- _What this exercise asks_
**A)** Summarize the Nuxt.js transcript in two sentences.
**B)** Decide whether each statement agrees with the Nuxt.js transcript, giving yes or no along with the exact words that settle it: (i) The asyncData function reads data from two JSON files stored on disk. (ii) Right after being read, scoresJSON and sitesJSON are already objects. (iii) The code makes use of the error that came out of JSON.parse.
**C)** Carry on the Nuxt.js transcript, starting after its final sentence.

Instructor: Here we have our Nuxt.js application, which prints out average students per session by site and the average scores students achieve on their tests. In the index file of our Nuxt.js application, there is an asyncData function that retrieves data either from disk or from the network in order to populate the initial data set for whatever Vue components are within this application.
In this case, we're reading data from two JSON files that are stored on disk, awaiting the result of that asynchronous operation, and storing the supposed JSON to two variables, scoresJSON and sitesJSON.
As of this point, these two variables are strings. Typically, in an application, we have to parse them as JSON in order to get them to be turned into an object. Here, we see our parseRecords function that takes in something that may be JSON and attempts to JSON.parse it and, if it is unable to do so, will throw a new error saying, "Unable to parse."
If the parsing is successful, the application continues. However, if we introduce a typo into one of these JSON files, save it, and refresh our application, it now displays, "Unable to parse," which is a result of throwing the error in our parseRecords function.
In order to get more information to the developer of the program, we may want to print out the JSON with the typo in it. If we refresh again, we see now it shows the actual JSON string that was attempted to be parsed. If you look back in our code, you notice that we're not actually using the error that came out of JSON.parse. We know what the error is. The error is it was unable to parse.

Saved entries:
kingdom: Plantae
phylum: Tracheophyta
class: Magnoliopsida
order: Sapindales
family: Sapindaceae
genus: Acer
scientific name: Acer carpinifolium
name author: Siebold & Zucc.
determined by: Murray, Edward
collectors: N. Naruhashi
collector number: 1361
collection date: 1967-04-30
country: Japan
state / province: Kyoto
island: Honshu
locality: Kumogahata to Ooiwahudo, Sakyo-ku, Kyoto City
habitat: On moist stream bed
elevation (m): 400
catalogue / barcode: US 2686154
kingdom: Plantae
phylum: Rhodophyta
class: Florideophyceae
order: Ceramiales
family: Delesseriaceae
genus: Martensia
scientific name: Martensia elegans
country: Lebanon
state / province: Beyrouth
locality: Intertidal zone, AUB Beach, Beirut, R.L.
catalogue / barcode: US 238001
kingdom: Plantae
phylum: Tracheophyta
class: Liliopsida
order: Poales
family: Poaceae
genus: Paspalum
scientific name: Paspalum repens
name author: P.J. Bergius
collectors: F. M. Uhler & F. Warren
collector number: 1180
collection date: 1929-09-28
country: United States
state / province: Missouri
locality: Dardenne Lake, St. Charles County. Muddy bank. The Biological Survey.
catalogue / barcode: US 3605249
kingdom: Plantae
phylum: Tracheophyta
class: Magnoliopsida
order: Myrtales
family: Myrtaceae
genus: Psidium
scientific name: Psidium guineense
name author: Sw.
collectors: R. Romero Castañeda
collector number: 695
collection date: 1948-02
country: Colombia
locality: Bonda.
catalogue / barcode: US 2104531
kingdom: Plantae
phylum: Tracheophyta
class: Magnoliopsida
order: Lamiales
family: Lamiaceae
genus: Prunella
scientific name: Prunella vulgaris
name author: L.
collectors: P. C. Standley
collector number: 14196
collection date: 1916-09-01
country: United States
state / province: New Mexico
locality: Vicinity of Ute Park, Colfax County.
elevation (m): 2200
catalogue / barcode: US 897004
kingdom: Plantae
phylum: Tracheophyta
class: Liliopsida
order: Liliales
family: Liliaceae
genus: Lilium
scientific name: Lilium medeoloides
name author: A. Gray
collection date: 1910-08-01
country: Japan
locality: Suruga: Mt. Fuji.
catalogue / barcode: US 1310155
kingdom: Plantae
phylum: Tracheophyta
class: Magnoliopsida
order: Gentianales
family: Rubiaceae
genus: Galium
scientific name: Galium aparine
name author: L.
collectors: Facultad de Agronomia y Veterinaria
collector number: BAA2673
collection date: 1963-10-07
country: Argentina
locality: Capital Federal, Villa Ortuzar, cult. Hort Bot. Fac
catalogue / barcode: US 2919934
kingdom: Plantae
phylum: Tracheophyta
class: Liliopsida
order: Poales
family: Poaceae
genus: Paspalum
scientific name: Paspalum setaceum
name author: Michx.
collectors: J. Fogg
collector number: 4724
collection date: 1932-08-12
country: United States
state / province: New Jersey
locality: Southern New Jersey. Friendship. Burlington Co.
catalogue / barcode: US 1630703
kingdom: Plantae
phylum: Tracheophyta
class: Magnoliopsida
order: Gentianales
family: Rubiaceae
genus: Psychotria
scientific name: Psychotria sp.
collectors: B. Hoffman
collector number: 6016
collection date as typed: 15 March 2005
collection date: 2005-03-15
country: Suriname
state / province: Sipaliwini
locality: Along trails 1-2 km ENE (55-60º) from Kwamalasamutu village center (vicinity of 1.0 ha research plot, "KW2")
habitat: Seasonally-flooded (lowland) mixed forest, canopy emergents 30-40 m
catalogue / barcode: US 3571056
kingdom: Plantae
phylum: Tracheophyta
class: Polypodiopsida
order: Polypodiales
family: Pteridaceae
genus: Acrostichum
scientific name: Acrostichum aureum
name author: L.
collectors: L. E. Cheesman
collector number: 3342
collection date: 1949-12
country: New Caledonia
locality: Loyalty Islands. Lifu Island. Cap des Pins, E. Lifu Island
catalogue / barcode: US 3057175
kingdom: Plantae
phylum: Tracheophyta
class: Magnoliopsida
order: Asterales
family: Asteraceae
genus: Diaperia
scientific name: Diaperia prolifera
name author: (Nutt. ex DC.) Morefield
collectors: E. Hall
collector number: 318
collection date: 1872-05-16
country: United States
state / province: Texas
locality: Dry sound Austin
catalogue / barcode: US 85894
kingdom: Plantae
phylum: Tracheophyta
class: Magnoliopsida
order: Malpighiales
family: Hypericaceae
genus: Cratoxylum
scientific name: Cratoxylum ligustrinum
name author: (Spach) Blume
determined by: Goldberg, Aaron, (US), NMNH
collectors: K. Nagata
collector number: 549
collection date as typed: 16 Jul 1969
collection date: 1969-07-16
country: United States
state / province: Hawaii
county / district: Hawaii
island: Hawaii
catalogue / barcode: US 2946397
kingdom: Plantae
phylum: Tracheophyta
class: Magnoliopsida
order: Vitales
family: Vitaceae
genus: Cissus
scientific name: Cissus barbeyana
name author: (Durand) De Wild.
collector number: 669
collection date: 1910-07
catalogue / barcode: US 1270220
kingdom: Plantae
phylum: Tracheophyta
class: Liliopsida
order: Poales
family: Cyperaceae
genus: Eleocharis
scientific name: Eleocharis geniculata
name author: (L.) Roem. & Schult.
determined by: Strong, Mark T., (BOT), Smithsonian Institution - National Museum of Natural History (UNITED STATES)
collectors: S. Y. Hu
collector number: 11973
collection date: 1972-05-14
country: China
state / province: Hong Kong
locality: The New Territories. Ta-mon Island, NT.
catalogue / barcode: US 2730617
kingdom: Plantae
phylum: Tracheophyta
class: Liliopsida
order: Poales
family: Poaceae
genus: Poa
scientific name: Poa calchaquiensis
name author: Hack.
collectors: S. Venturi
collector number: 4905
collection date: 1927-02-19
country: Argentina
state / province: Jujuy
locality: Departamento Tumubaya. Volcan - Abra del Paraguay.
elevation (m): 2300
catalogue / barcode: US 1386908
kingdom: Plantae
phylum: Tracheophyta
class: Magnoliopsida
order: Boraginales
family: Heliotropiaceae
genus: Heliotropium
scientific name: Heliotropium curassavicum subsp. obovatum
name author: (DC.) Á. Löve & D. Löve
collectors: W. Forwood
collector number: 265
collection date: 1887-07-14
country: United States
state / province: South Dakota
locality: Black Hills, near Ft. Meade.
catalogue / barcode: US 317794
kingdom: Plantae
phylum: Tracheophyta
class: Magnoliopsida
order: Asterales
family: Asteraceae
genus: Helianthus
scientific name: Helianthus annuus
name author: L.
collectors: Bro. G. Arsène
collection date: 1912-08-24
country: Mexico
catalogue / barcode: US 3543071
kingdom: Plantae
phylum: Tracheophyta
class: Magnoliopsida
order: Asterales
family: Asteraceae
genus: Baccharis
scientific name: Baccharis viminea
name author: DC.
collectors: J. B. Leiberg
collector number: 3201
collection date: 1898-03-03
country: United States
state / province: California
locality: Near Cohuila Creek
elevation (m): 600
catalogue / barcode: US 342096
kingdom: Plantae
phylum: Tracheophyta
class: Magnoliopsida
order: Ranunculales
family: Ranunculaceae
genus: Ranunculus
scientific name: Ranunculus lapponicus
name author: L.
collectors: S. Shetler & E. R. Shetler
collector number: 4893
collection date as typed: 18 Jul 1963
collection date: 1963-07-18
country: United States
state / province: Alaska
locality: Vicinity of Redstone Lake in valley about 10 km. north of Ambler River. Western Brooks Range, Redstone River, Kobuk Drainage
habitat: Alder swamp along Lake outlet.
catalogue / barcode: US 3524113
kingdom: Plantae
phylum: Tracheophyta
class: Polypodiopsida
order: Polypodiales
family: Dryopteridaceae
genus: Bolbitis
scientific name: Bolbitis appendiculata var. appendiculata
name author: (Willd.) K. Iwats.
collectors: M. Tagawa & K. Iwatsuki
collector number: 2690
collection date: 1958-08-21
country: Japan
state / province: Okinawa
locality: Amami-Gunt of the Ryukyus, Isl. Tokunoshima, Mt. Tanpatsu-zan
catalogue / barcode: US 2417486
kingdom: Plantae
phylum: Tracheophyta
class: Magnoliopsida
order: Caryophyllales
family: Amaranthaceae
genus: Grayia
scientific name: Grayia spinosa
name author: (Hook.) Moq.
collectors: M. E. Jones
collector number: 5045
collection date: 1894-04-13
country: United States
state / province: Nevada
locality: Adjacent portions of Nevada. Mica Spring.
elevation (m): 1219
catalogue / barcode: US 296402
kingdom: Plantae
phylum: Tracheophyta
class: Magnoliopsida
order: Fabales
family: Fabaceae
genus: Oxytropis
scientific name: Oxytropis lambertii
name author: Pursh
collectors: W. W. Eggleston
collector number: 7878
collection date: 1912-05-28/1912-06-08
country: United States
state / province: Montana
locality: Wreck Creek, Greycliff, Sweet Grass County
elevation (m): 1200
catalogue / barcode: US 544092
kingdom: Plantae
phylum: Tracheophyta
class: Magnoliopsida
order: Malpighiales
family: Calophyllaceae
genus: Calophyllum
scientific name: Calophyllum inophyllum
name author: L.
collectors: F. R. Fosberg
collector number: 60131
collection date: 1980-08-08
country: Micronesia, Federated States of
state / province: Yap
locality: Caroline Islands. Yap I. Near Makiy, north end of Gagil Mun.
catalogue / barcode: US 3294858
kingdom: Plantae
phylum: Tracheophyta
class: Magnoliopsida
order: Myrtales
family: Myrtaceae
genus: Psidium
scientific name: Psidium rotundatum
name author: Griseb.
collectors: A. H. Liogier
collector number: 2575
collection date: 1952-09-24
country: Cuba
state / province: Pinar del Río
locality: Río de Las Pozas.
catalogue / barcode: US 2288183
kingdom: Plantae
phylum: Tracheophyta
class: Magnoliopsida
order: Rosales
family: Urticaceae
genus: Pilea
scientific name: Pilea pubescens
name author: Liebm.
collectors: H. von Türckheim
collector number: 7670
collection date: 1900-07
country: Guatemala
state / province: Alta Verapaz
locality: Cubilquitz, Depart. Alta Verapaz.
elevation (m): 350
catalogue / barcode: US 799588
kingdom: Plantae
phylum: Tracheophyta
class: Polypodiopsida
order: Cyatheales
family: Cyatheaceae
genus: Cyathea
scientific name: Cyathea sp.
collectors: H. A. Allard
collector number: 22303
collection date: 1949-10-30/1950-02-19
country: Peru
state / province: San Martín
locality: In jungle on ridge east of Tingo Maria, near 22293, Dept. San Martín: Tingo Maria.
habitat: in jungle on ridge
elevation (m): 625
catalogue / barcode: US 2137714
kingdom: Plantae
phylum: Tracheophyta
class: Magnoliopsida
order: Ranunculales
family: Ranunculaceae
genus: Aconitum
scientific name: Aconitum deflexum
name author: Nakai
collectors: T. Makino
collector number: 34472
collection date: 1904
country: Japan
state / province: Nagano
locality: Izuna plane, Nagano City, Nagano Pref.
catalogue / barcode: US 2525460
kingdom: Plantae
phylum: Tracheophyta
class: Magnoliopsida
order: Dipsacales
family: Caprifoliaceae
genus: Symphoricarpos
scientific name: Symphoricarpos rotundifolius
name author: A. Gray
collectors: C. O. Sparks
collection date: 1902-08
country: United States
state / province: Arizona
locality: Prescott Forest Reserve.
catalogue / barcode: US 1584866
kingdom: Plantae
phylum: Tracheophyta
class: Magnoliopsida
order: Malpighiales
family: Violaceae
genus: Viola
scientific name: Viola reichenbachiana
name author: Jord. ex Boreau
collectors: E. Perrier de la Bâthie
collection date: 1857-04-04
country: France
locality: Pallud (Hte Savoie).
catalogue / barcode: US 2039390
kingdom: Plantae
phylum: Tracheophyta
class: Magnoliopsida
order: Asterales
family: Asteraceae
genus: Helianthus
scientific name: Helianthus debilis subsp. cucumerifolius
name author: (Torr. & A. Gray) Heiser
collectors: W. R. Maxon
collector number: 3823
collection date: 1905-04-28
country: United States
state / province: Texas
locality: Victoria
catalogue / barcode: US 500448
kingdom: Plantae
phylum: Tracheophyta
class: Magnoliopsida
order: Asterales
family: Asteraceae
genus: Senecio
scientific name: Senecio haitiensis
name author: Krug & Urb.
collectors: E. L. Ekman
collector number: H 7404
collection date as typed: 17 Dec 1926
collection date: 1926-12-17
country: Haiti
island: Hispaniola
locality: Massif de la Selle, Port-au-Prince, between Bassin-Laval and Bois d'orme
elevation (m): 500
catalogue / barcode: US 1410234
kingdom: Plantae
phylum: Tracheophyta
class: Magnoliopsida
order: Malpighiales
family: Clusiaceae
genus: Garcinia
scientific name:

- _Written answers_
**A)** In a Nuxt.js application, an asyncData function reads two JSON files from disk into string variables, and a parseRecords function tries to JSON.parse them and throws an "Unable to parse" error if it fails. When a typo is introduced into one of the files, the application displays that error, and printing the faulty JSON string is one way to give the developer more information.

**B)**
(i) Yes: "we're reading data from two JSON files that are stored on disk"
(ii) No: "As of this point, these two variables are strings."
(iii) No: "we're not actually using the error that came out of JSON.parse"

**C)**
If we print out the error itself instead, we show that it shows the error that happened, but this isn't really useful to us. There is a concept in programming known as handler propagate all errors. In this case, we don't really need the error. Perhaps it would be better just to print out the JSON.
Prior to ES2019, even if you didn't want to use the error, you still had to catch the actual exception even if you weren't going to use it. This is a bit confusing. I see that I'm catching e, but I'm not using e anywhere in the body of my catch clause.
There was a bit of controversy surrounding whether or not optional catch binding should exist, under the assumption that e should always be used in the body of the catch statement. However, as we see here, we're not using it in this case. Seeing as there are legitimate cases from when we don't want to actually use the exception in our catch body, ES2019 allows us to simply remove it.
If I run the code again, you see that it still works. This is much clearer, as if we don't use a variable, we don't need to declare it.